> RECORDS TO PROCESS:
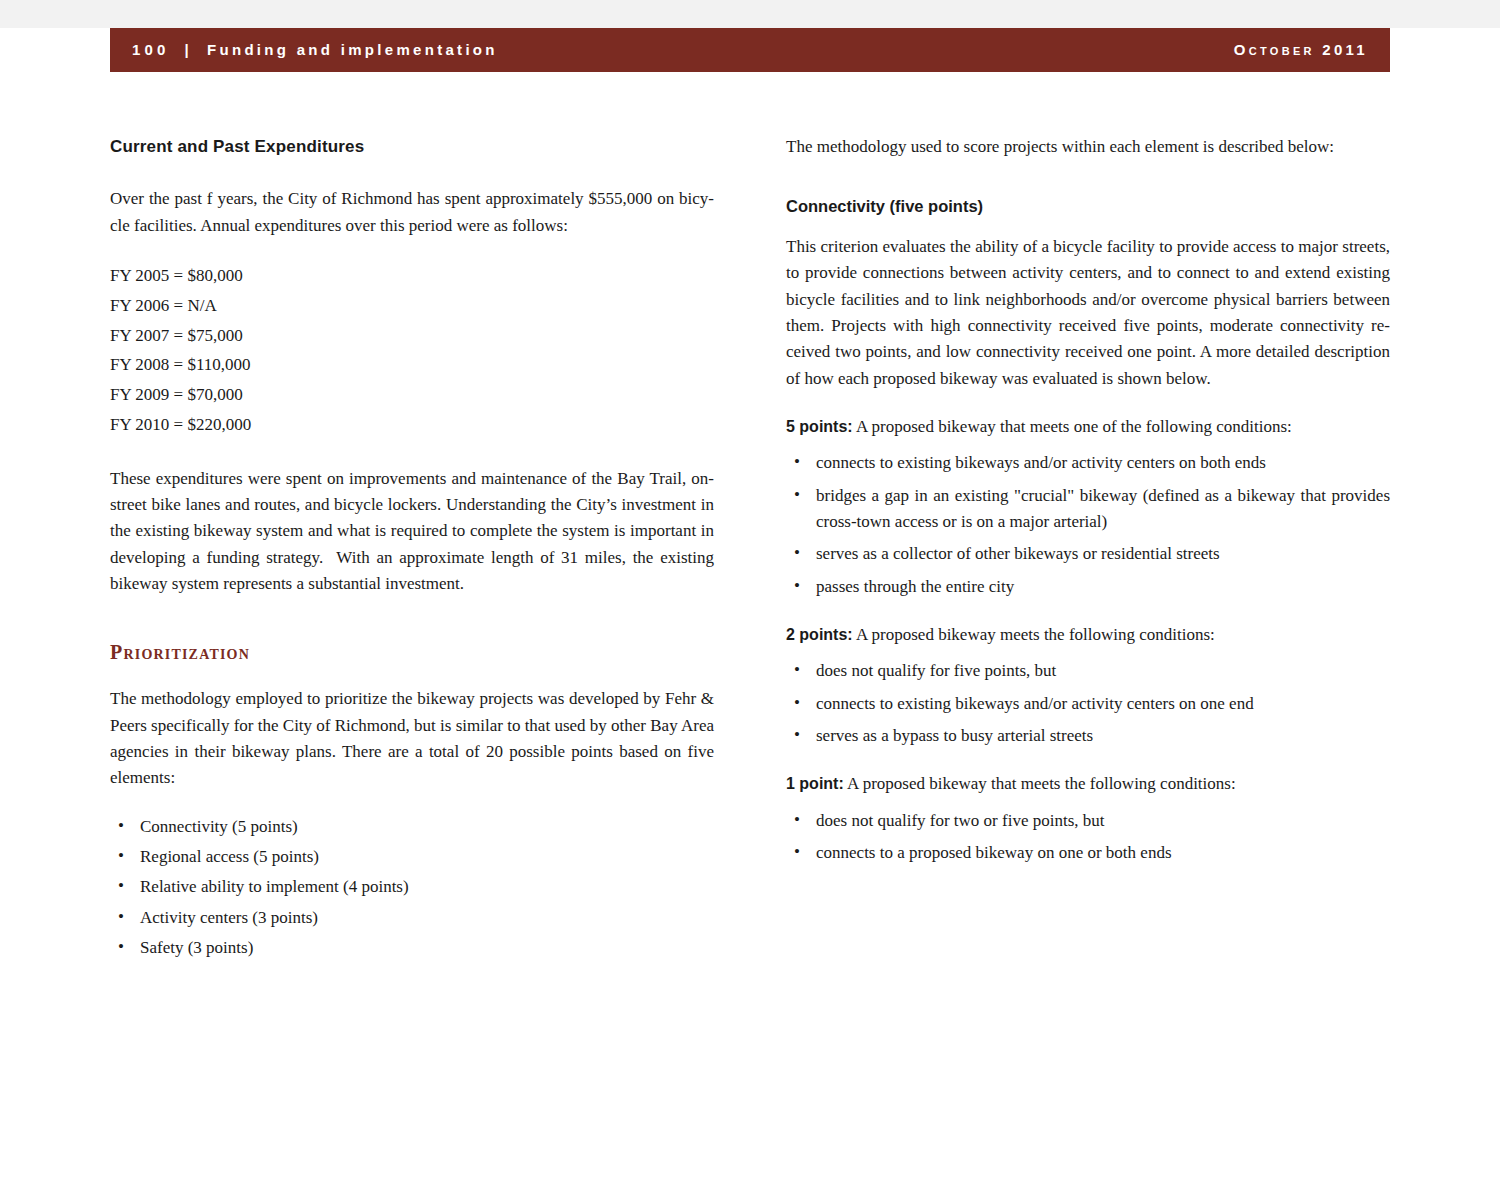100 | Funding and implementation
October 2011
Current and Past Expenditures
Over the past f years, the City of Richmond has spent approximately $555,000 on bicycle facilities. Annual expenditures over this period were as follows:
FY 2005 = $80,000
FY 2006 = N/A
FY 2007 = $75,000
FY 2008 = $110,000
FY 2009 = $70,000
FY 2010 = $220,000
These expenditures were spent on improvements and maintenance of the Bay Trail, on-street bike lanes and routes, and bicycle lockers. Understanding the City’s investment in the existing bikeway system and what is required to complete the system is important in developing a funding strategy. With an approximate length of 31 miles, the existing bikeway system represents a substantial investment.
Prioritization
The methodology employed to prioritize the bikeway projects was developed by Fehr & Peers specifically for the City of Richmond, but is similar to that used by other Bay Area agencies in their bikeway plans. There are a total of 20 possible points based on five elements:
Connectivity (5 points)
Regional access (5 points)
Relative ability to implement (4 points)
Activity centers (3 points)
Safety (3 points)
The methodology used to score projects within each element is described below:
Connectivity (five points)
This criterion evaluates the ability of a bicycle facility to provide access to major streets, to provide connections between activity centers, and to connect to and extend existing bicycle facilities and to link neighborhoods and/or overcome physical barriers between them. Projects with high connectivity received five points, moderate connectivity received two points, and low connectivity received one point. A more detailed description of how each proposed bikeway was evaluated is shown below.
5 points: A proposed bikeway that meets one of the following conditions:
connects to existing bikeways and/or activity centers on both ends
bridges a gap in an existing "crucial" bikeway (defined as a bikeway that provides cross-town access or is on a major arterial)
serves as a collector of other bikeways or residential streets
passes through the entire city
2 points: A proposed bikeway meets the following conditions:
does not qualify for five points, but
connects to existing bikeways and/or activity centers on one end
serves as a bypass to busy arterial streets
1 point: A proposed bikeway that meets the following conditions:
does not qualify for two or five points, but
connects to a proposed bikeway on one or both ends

> ASSIGNMENT: Return exactly the line that contains "connects to existing bikeways and/or activity centers on both" and every line after it, through the last line of the records.

> WORKED SOLUTION:
connects to existing bikeways and/or activity centers on both ends
bridges a gap in an existing "crucial" bikeway (defined as a bikeway that provides cross-town access or is on a major arterial)
serves as a collector of other bikeways or residential streets
passes through the entire city
2 points: A proposed bikeway meets the following conditions:
does not qualify for five points, but
connects to existing bikeways and/or activity centers on one end
serves as a bypass to busy arterial streets
1 point: A proposed bikeway that meets the following conditions:
does not qualify for two or five points, but
connects to a proposed bikeway on one or both ends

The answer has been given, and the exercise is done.